Relation to validity invariant

One way we could also use the value representation (and the author thinks this is exceedingly elegant) is to define the validity invariant. Certainly, it is the case that if a list of bytes is not related to any value for a given type T, then that list of bytes is invalid for T and it should be UB to produce such a list of bytes at type T. We could decide that this is an "if and only if", i.e., that the validity invariant for a type is exactly "must be in the value representation":

fn bytes_valid_for_type(ty: Type, bytes: List<AbstractByte>) -> Result {
    if ty.decode(bytes).is_none() {
        throw_ub!("data violates validity invariant of type {ty}"),
    }
}

Note that there is a second, different, kind of validity invariant: the invariant satisfied by any possible encoding of a value of a given type. The way things are defined above, encode is more strict than decode (in the sense that there are valid inputs to decode that encode will never produce). For example, encode makes padding between struct fields always Uninit, but decode accepts any data there. So after a typed assignment, the compiler can actually know that this stricter kind of validity is satisfied. The programmer, on the other hand, only ever has to ensure the weaker kind of validity defined above.

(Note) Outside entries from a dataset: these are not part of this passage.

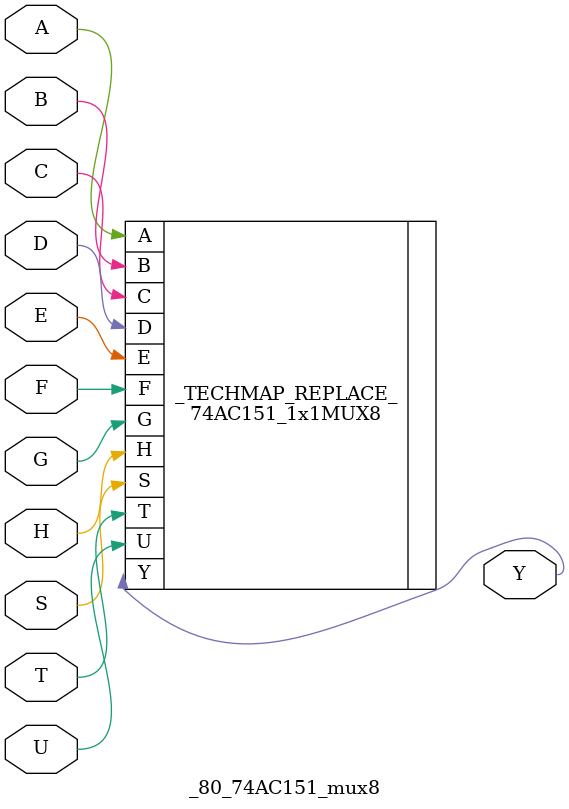
<source format=v>
(* techmap_celltype = "$_MUX4_" *)
module _80_74AC153_mux4 (
    A,
    B,
    C,
    D,
    S,
    T,
    Y
);

  input A, B, C, D, S, T;
  output Y;

  \74AC153_2x1MUX4 _TECHMAP_REPLACE_ (
      .A(A),
      .B(B),
      .C(C),
      .D(D),
      .S(S),
      .T(T),
      .Y(Y)
  );

endmodule

(* techmap_celltype = "$_MUX8_" *)
module _80_74AC151_mux8 (
    A,
    B,
    C,
    D,
    E,
    F,
    G,
    H,
    S,
    T,
    U,
    Y
);

  input A, B, C, D, E, F, G, H, S, T, U;
  output Y;

  \74AC151_1x1MUX8 _TECHMAP_REPLACE_ (
      .A(A),
      .B(B),
      .C(C),
      .D(D),
      .E(E),
      .F(F),
      .G(G),
      .H(H),
      .S(S),
      .T(T),
      .U(U),
      .Y(Y)
  );

endmodule

</source>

For many types this is likely what we will do anyway (e.g., for bool and ! and () and integers), but for references, this choice would mean that validity of the reference cannot depend on what memory looks like---so "dereferenceable" and "points to valid data" cannot be part of the validity invariant for references. The reason this is so elegant is that, as we have seen above, a "typed copy" already very naturally is UB when the memory that is copied is not a valid representation of T. This means we do not even need a special clause in our specification for the validity invariant---in fact, the term does not even have to appear in the specification---as everything juts falls out of how a "typed copy" applies the value representation twice.

Justifying the dereferenceable LLVM attribute is, in this case, left to the aliasing model (e.g. Stacked Borrows), just like the noalias attribute.

Transmutation

The representation relation also says everything there is to say about "transmutation". By this I mean not just the std::mem::transmute function, but any operation that "re-interprets data from one type at another type" (essentially a reinterpret_cast in C++ terms). Transmutation means taking a value at some type, encoding it, and then decoding it at a different type. More precisely:

/// Transmutes `val` from `type1` to `type2`.
fn transmute(val: Value, type1: Type, type2: Type) -> Option<Value> {
    let bytes = type1.encode(val);
    type2.decode(bytes)
}

This operation can, of course, fail, which means that val is not valid at type2.